## Ketentuan Tugas
• A. Jawablah pertanyaan berikut berdasarkan teks tentang kebijakan gaji PNS.
(i) Undang-undang apa, terutama pasal berapa, yang menurut Ferdinand dilanggar oleh kebijakan tersebut?
(ii) Selama masa apa pejabat negara dan kepala desa dilarang mengambil keputusan yang menguntungkan atau merugikan salah satu peserta pemilu?
(iii) Melalui peraturan pemerintah apa kenaikan gaji pokok PNS dan anggota Polri diwujudkan?
• B. Teruskan teks tentang kebijakan gaji PNS setelah kalimat terakhir yang tercantum.

Ferdinand menuturkan, kebijakan dari peraturan pemerintah tersebut menunjukkan pemerintah sudah menyalahgunakan kekuasaannya. Tak hanya itu, kata dia, kebijakan tersebut juga melanggar ketentuan dalam Undang-Undang Nomor 7 Tahun 2017 tentang Pemilihan Umum, terutama Pasal 282.

Di dalam Pasal 282 disebutkan, pejabat negara, pejabat struktural, dan pejabat fungsional dalam jabatan negeri, serta kepala desa dilarang membuat keputusan dan/atau melakukan tindakan yang melakukan tindakan yang menguntungkan atau merugikan salah satu peserta pemilu selama masa kampanye.

Mengacu pada pasal tersebut, Ferdinand menyayangkan absennya penindakan pelanggaran terhadap tindakan munculnya kebijakan kenaikan gaji pokok PNS dan anggota Polri, sebagaimana diwujudkan melalui Peraturan Pemerintah Nomor 15 Tahun 2019.

## Catatan yang Ditampilkan

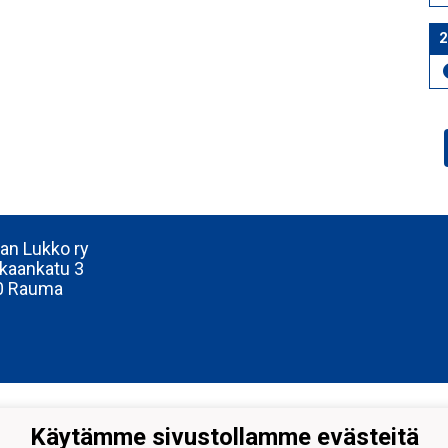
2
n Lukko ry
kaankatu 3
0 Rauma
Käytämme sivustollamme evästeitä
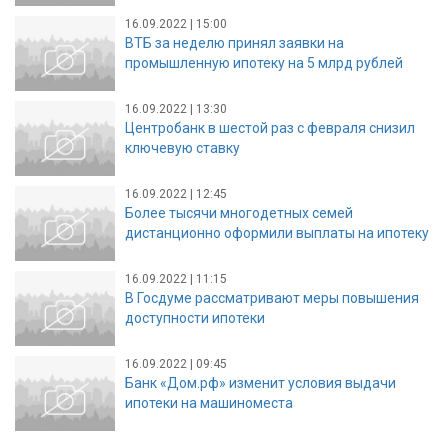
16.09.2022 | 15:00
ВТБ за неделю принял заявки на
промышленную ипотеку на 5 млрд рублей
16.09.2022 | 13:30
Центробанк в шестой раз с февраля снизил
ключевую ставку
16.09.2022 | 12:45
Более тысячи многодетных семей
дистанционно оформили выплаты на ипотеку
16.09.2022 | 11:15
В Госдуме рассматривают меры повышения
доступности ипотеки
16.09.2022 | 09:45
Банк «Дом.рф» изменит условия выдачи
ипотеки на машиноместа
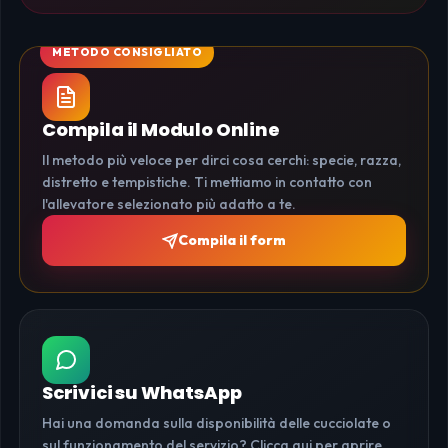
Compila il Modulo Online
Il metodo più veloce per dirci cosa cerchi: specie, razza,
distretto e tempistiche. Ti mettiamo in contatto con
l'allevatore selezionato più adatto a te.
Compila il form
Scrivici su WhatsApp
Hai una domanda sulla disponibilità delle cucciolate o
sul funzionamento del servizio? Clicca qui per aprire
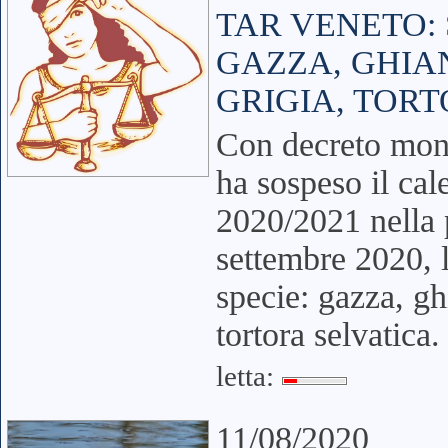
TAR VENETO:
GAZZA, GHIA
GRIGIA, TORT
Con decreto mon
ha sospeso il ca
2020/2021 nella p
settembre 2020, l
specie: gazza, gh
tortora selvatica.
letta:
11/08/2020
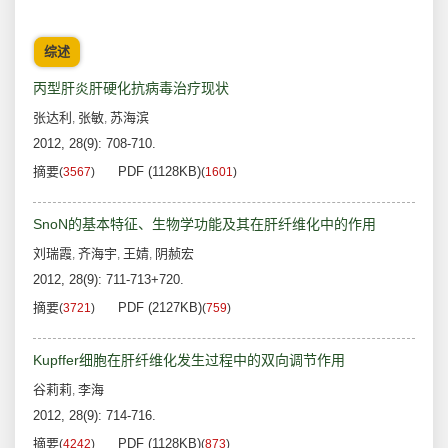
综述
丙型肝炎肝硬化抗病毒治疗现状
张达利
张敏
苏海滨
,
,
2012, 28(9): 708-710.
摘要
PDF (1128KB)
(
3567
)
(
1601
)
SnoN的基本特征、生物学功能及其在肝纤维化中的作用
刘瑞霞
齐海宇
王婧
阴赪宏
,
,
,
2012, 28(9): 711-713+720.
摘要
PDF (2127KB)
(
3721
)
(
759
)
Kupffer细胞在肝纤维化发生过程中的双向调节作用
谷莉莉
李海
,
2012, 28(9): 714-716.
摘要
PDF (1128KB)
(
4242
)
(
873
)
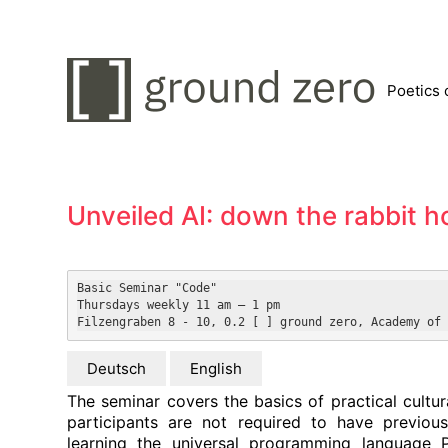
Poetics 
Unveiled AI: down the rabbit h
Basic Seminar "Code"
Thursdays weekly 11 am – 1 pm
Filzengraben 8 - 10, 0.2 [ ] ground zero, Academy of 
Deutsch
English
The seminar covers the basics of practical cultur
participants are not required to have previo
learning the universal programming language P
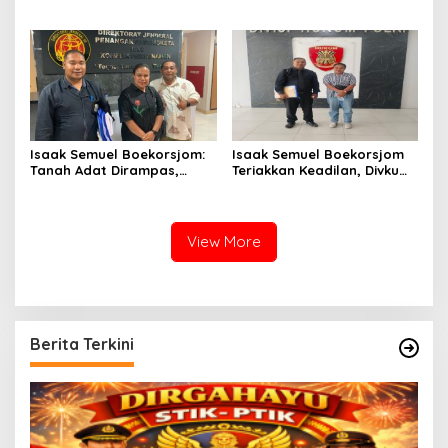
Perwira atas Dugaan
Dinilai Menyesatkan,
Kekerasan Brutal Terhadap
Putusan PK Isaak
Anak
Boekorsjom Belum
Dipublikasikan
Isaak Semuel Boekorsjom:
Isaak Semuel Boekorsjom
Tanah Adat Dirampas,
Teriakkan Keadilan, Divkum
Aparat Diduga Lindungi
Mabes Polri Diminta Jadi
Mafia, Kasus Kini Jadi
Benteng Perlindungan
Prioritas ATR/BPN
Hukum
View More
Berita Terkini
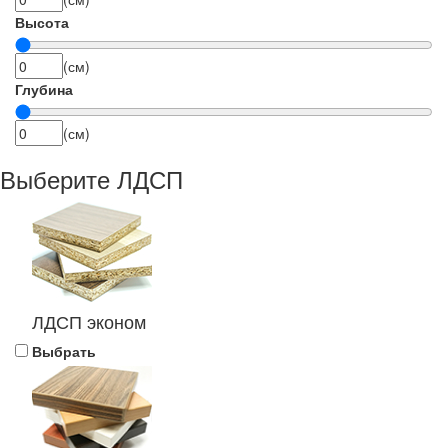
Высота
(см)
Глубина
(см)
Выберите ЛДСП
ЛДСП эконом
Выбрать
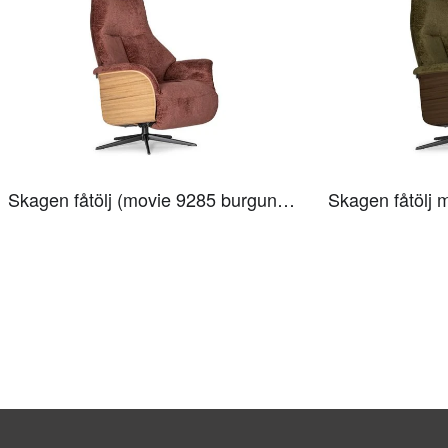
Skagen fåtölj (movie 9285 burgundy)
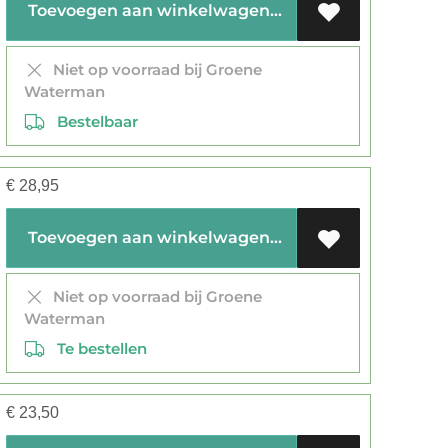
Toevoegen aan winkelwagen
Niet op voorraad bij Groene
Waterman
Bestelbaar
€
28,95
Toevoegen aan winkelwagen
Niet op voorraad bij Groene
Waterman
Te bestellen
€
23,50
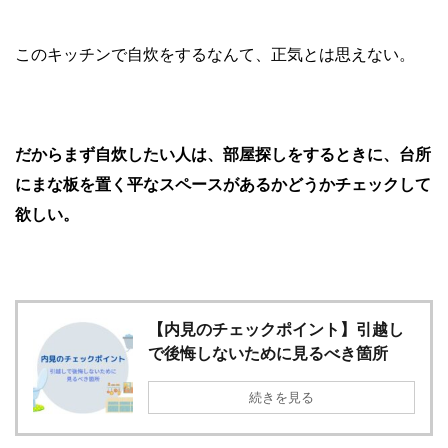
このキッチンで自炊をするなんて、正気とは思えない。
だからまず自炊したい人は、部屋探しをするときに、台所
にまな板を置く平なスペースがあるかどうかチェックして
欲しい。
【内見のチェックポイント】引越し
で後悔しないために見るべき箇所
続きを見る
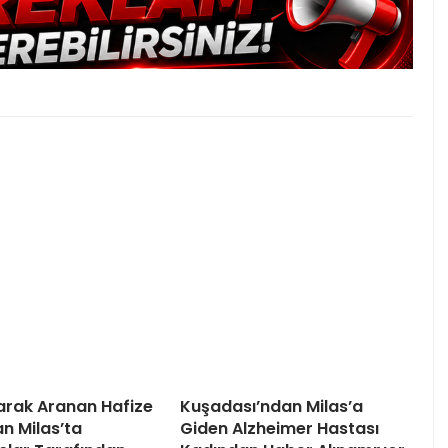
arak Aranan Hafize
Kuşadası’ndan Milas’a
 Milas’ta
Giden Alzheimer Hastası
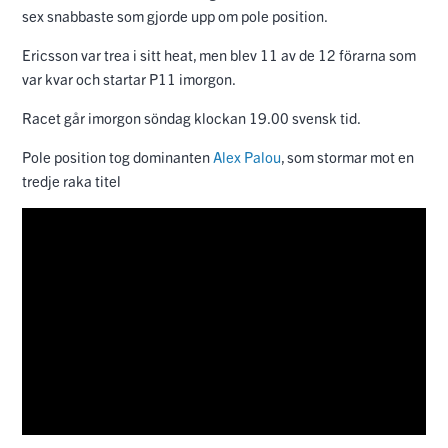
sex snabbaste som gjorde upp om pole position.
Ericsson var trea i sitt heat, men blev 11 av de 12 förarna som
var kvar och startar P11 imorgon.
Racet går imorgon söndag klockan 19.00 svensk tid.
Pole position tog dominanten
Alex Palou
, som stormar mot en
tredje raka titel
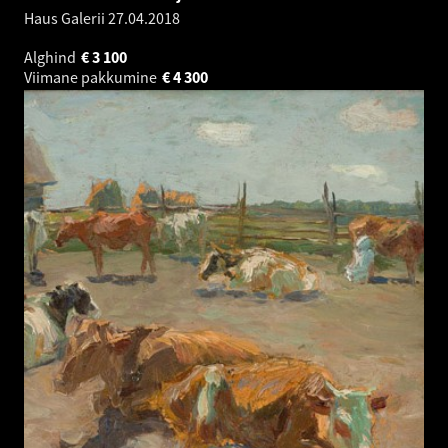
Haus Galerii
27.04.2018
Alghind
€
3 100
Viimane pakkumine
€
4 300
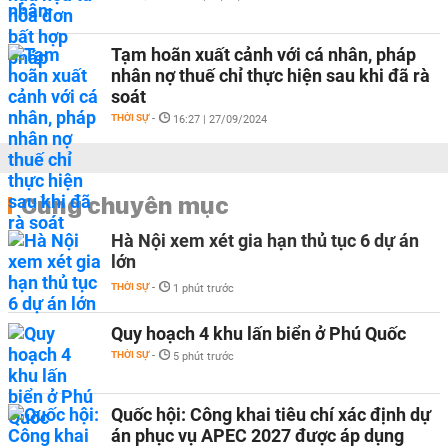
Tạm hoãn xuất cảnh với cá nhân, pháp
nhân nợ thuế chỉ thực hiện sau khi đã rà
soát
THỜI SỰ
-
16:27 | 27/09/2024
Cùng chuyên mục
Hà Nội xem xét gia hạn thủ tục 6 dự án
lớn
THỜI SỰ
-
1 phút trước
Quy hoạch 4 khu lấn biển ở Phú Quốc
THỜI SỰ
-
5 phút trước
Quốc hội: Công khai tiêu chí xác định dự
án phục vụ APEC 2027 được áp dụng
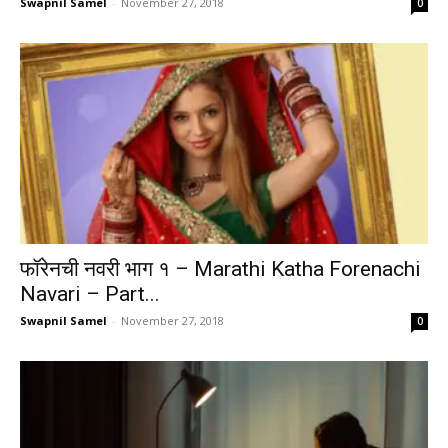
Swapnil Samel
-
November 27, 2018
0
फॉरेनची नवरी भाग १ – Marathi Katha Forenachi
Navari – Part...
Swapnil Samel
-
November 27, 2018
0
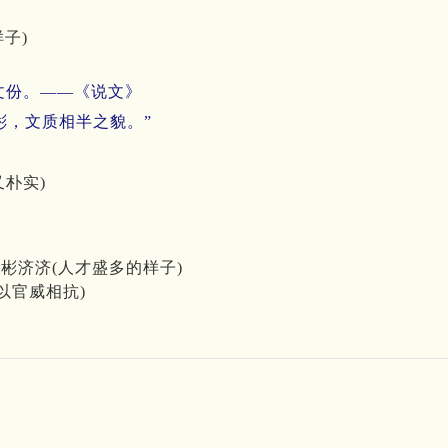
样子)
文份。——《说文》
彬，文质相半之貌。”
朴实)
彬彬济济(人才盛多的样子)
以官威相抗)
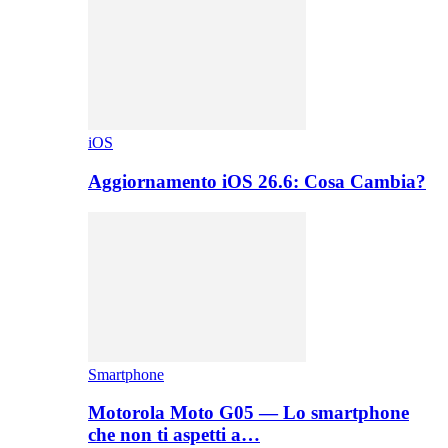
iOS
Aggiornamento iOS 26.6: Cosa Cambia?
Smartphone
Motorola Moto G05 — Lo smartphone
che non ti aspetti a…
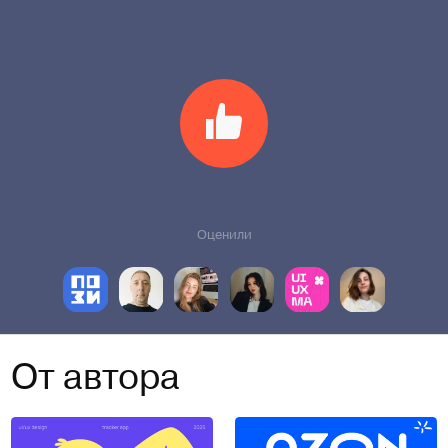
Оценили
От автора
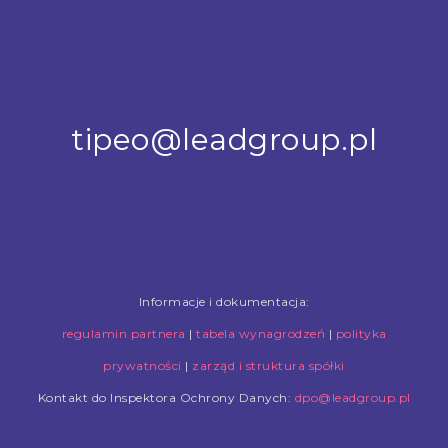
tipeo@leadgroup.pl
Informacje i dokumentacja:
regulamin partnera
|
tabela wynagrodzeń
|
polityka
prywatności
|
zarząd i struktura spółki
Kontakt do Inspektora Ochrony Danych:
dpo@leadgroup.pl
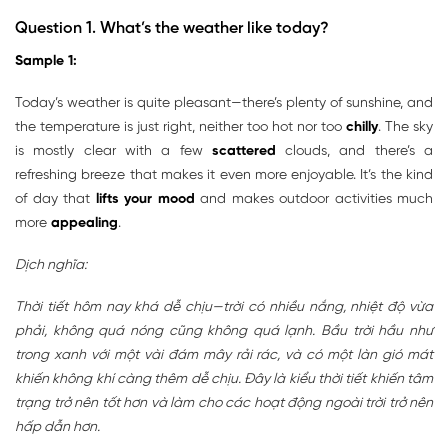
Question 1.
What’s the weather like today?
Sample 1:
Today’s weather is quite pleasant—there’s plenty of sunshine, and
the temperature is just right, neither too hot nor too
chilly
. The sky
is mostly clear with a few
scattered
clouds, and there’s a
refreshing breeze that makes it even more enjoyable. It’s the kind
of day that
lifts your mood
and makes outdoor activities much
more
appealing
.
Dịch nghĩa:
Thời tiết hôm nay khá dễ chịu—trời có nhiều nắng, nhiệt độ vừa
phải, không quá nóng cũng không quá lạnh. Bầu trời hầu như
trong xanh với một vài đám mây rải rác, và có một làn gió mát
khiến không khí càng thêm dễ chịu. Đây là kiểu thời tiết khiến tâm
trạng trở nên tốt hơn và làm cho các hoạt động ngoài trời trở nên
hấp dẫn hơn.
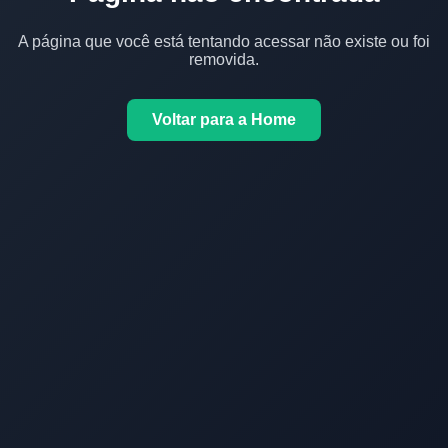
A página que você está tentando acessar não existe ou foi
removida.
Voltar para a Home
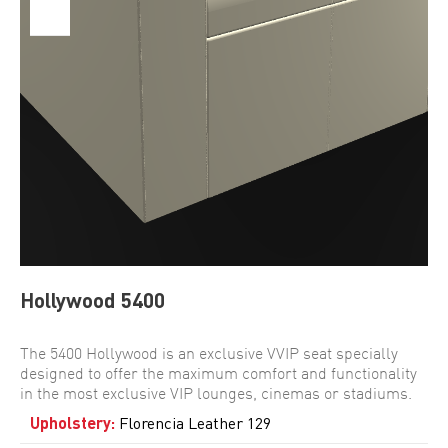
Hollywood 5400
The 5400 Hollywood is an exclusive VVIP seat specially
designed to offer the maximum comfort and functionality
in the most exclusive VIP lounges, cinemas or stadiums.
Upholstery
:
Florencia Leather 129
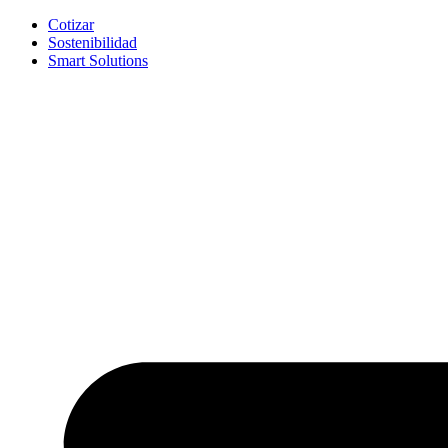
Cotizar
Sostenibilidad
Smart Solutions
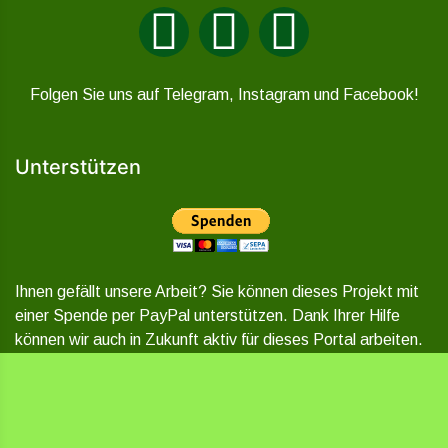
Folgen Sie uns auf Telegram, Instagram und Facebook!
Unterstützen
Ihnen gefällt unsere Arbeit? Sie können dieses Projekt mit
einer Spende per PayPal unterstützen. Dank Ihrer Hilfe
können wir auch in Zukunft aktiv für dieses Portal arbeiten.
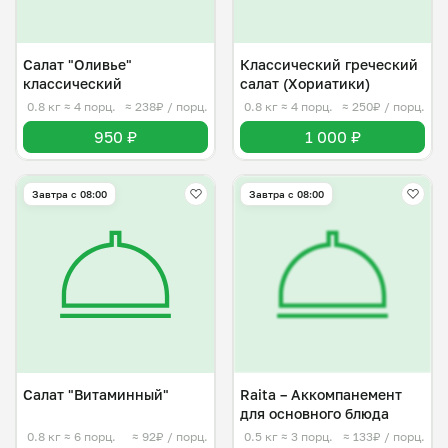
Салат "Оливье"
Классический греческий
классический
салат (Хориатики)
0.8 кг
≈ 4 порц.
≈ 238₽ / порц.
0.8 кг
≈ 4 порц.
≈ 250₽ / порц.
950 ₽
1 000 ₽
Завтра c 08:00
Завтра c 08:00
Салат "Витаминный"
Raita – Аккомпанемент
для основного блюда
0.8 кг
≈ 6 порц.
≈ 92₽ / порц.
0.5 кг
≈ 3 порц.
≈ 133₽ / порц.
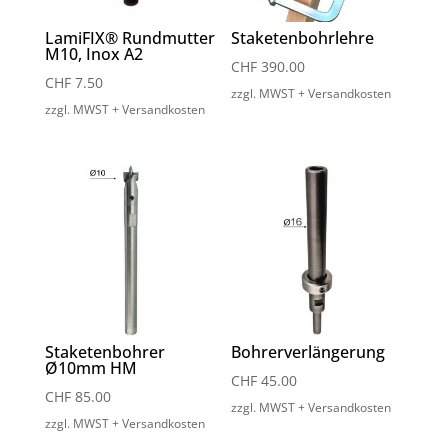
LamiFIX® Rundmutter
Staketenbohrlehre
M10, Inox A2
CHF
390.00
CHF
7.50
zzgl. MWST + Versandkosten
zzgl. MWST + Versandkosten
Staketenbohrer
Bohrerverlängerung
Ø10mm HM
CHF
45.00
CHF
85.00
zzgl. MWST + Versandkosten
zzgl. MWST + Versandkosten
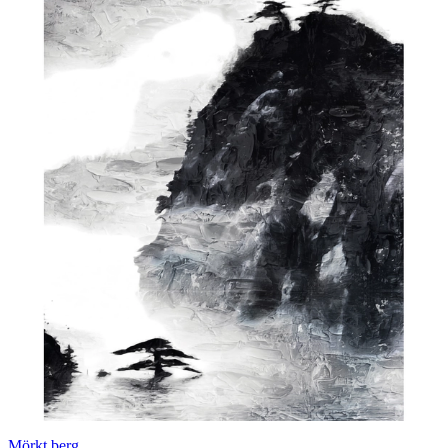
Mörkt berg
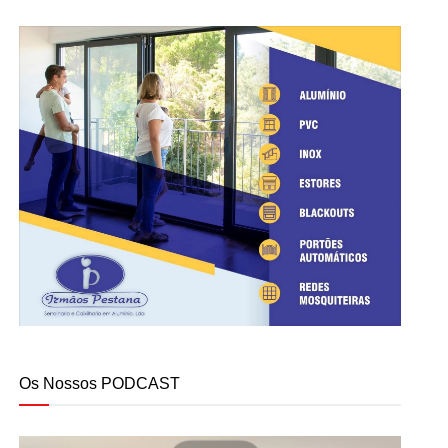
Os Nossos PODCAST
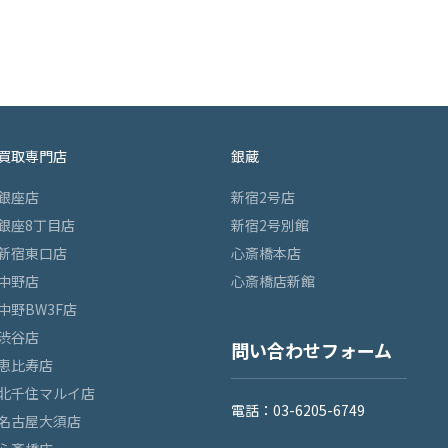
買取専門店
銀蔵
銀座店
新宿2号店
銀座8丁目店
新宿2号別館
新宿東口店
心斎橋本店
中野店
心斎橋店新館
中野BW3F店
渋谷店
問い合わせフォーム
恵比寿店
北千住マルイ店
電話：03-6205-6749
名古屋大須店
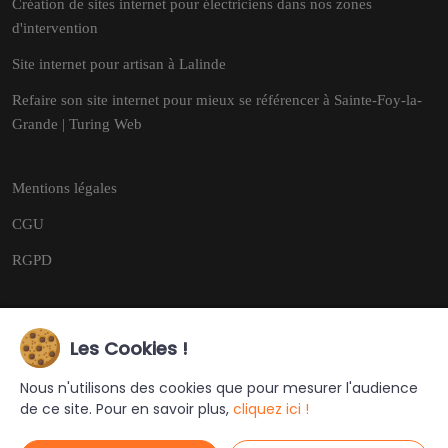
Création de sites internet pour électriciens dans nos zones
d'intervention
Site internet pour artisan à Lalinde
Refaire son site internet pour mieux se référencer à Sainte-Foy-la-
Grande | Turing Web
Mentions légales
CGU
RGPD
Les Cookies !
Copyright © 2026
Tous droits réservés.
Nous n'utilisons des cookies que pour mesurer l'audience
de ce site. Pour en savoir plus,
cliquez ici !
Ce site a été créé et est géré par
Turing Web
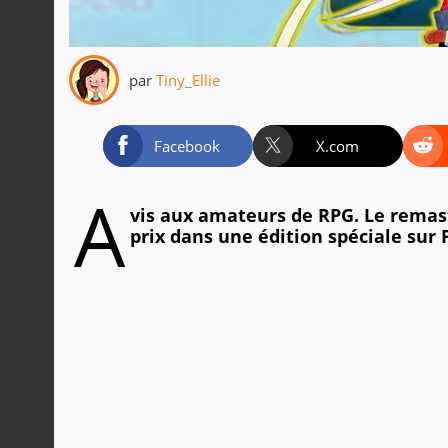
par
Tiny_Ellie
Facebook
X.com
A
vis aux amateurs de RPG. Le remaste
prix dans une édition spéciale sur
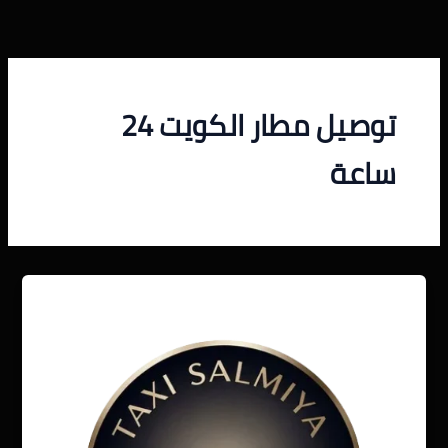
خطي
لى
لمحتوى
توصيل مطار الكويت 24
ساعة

## Kunci Jawaban
• A.
(i) Undang-Undang Nomor 7 Tahun 2017 tentang Pemilihan Umum, terutama Pasal 282.
(ii) Selama masa kampanye.
(iii) Peraturan Pemerintah Nomor 15 Tahun 2019.

• B.
“Kebijakan Jokowi itu memperalat kekuasaan untuk kepentingan politiknya sebagai petahana. Ini adalah bentuk ketidakadilan yang tidak boleh diteruskan karena ketidakadilan adalah pintu masuk hancurnya bangsa,” ucapnya.

Kebijakan “gentong babi”

Kebijakan yang digunakan sebagai alat kekuasaan untuk kepentingan politik petahana dalam mendulang suara dikenal dengan istilah politik “gentong babi”. Istilah gentong babi, menurut peneliti politik dari Lembaga Ilmu Pengetahuan Indonesia (LIPI) Wasisto Raharjo Jati mengacu kepada pengeluaran yang diusahakan politikus untuk konstituennya.

Namun, dari segi muasalnya, Wasisto melihat gentong babi itu bisa dimaknai secara positif ataupun negatif.

“Dulu waktu kemunculannya pertama kali di Amerika Serikat, gentong babi adalah upaya senator untuk memberikan dana hibah kepada konstituennya. Yang seperti ini bisa dimaknai secara positif. Tapi, kalau melihat kasus di Filipina, gentong babi itu jadi praktik jual beli suara,” ujar Wasisto saat dihubungi, Selasa (19/3).

Sementara itu, Direktur Eksekutif Indonesia Political Review (IPR) Ujang Komarudin melihat, penggunaan strategi gentong babi bagi petahana wajar dilakukan.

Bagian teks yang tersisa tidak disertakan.